List each line in the rows below that contains the word "liver", copying every such line in full.

-- Start of SUPPLIED MATERIAL --

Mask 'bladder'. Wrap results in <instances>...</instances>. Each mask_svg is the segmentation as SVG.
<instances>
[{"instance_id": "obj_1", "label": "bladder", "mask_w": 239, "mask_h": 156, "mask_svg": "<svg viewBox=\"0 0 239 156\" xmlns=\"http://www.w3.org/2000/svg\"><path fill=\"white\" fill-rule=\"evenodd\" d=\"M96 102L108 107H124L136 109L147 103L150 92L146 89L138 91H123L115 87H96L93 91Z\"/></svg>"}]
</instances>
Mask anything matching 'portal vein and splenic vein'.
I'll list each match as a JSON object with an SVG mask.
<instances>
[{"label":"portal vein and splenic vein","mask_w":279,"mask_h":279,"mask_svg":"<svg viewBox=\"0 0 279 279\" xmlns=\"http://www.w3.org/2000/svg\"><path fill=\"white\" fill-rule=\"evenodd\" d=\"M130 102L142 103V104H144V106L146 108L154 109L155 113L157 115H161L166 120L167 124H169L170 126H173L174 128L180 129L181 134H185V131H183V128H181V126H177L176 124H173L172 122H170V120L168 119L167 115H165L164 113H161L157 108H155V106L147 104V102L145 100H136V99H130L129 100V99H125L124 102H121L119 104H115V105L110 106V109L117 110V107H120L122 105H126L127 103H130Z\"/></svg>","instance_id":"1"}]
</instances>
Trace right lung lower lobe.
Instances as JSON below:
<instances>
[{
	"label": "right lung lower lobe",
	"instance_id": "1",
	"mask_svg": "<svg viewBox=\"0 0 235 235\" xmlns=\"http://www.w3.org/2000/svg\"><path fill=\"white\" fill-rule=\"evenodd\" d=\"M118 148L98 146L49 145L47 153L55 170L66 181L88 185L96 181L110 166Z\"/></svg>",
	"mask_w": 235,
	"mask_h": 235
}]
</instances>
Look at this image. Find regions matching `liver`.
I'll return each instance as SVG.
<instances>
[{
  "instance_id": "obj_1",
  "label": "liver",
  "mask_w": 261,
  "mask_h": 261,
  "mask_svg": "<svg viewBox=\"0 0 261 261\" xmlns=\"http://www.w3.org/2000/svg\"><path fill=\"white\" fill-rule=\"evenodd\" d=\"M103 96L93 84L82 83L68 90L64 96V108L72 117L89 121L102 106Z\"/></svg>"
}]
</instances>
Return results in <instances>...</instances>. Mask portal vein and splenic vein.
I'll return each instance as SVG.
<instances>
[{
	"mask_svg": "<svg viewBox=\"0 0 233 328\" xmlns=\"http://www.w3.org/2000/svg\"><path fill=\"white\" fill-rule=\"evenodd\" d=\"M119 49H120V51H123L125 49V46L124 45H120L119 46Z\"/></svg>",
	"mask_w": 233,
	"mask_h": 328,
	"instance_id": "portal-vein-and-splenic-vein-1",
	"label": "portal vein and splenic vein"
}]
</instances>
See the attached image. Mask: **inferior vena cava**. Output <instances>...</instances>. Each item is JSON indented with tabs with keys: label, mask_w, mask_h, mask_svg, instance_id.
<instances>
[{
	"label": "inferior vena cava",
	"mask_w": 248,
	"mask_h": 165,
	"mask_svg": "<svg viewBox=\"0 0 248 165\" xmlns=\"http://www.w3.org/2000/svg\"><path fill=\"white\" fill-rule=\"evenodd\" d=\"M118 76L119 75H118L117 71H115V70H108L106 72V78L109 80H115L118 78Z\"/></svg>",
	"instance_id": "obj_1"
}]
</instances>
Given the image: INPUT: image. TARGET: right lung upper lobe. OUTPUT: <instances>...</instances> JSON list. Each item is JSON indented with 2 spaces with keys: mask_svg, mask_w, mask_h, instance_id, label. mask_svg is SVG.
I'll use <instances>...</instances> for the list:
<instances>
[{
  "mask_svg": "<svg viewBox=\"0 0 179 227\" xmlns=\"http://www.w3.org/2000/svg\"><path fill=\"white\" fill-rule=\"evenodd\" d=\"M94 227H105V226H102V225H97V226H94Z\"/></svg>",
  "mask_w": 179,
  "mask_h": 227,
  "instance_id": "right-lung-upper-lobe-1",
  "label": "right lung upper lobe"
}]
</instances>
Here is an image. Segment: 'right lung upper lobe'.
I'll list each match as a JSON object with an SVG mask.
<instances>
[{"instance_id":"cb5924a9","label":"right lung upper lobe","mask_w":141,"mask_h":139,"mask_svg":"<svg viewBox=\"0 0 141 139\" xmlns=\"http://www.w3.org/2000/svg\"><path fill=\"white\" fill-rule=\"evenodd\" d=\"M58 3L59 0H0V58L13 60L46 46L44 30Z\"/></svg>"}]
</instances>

-- End of SUPPLIED MATERIAL --

EXERCISE OUTPUT -
Look at this image. Find regions matching `liver`.
  "label": "liver",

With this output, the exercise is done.